In short, with all the couples stumbling their way to a false harmony, the last hour of the film feels like two.

The only moment I wanted to cheer in the movie was when Sheila's new love interest, Troy, avoided a cliche "I think you're beautiful just the way you are," line and instead told her, "If you don't like the way you look, then change it. Stop putting yourself down. It's not attractive and it makes me uncomfortable for you." While Sheila's ultimate transformation didn't really prove that change can only come from within, Troy's surprisingly candid words were at least helpful for viewers who were tired of seeing Sheila weep.

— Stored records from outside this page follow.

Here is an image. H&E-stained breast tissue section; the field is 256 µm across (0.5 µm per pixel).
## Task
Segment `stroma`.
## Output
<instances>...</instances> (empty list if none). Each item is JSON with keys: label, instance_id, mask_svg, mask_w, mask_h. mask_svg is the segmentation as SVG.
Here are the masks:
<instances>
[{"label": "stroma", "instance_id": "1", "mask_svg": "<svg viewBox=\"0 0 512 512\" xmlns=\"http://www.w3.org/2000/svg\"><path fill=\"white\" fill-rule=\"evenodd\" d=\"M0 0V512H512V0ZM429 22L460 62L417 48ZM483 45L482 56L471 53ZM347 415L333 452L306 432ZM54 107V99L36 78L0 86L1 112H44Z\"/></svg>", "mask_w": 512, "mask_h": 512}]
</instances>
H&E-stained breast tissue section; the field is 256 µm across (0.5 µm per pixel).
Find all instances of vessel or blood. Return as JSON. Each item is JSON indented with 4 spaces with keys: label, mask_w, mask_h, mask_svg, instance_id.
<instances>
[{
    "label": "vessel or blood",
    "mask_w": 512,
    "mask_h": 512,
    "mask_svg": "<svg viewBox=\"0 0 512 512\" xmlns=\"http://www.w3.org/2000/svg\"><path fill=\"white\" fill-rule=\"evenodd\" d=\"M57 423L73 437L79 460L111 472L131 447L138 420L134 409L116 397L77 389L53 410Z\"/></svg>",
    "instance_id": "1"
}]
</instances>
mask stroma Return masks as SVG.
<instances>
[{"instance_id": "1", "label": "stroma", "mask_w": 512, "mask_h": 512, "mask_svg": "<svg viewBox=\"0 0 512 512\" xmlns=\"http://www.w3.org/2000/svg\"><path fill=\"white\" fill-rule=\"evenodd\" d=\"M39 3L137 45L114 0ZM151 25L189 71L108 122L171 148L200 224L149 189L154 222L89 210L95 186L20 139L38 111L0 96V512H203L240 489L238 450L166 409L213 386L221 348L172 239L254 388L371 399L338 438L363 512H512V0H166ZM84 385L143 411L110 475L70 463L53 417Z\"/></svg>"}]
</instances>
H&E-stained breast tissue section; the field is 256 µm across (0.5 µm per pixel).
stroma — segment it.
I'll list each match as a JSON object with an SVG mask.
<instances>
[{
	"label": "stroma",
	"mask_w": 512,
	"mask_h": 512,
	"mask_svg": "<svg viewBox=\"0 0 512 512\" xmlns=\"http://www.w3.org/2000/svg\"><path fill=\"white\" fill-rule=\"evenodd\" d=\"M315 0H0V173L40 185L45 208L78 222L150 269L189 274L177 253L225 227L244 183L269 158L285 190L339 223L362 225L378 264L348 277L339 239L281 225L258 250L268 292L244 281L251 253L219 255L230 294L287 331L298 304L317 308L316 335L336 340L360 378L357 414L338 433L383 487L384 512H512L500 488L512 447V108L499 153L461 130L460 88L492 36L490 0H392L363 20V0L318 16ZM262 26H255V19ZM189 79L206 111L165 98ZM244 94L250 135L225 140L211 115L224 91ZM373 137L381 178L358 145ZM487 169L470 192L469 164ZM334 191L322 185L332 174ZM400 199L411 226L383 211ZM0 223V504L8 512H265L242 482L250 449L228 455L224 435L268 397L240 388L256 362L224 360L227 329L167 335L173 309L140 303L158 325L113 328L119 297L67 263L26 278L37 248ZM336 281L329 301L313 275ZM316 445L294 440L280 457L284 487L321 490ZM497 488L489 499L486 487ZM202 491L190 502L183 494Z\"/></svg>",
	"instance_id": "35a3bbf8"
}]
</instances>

I've seen Perry lauded for his unique blend of madness and message, but here I find the mix clumsy and unsettling. Tragic twists are handled with a comic lightness that insults any viewer who has bothered to care about these people.

I think Tyler Perry was reaching for The Big Chill with this movie and he succeeded: it is a big chill.

It's not a bad film. It's just more mediocre than I would have guessed from the above-average reviews. If this is one of Tyler Perry's best, I can only be relieved about the other bullets I've clearly dodged.